Chez le National Atome A de La Baie, aucun problème de comportement n’est à signaler, cette saison. Les adultes ont apprécié la douzaine de visites de l’intervenant affecté à leur équipe.

L’entraîneur-chef, Sébastien Gagné, est d’accord. «Il vient parler aux jeunes. Il parle aux parents. Ça aide beaucoup. Ça fait du bien», a dit M. Gagné.

Le programme Respaix existe depuis six ans.
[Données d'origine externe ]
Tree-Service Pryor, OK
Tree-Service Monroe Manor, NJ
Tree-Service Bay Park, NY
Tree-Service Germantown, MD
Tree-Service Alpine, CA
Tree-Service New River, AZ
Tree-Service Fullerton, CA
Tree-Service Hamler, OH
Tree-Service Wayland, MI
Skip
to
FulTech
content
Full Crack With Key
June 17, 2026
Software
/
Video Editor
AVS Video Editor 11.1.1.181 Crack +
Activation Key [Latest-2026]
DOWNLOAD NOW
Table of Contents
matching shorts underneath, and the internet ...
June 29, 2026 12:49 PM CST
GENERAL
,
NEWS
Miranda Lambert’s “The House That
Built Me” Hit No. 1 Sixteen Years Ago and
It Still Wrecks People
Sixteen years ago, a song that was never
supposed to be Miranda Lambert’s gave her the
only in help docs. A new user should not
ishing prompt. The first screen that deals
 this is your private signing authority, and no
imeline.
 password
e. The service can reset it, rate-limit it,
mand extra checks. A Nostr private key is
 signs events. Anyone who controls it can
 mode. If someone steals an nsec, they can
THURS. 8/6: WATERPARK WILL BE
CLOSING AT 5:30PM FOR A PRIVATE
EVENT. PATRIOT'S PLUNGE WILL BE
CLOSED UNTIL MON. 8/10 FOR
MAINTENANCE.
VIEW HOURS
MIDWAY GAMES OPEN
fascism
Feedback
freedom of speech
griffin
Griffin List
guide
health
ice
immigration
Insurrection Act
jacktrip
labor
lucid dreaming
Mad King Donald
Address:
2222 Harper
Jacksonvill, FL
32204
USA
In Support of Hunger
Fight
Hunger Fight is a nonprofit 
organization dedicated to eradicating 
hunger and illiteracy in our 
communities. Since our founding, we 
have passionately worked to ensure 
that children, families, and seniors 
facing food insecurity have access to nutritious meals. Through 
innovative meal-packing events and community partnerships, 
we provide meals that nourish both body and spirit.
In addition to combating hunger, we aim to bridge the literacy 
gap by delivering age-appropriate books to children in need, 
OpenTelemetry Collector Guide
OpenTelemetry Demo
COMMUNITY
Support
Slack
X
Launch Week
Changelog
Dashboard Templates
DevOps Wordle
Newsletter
Il reçoit une aide financière annuelle de 10 000 $ de la Ville de Saguenay.

Et les enfants aussi retiennent le message.

«Il y en a qui crient après les arbitres, a raconté Christopher Bouchard, du National Atome A. Souvent. M. Respaix vient les calmer. Ça les aide beaucoup.»

Les petits hockeyeurs, comme le capitaine du National, Manuel Barrionuevo, est content de compter un partisan additionnel. «M. Respaix, je l'apprécie beaucoup parce qu'il nous encourage beaucoup et il ne lâche pas», a dit le jeune capitaine.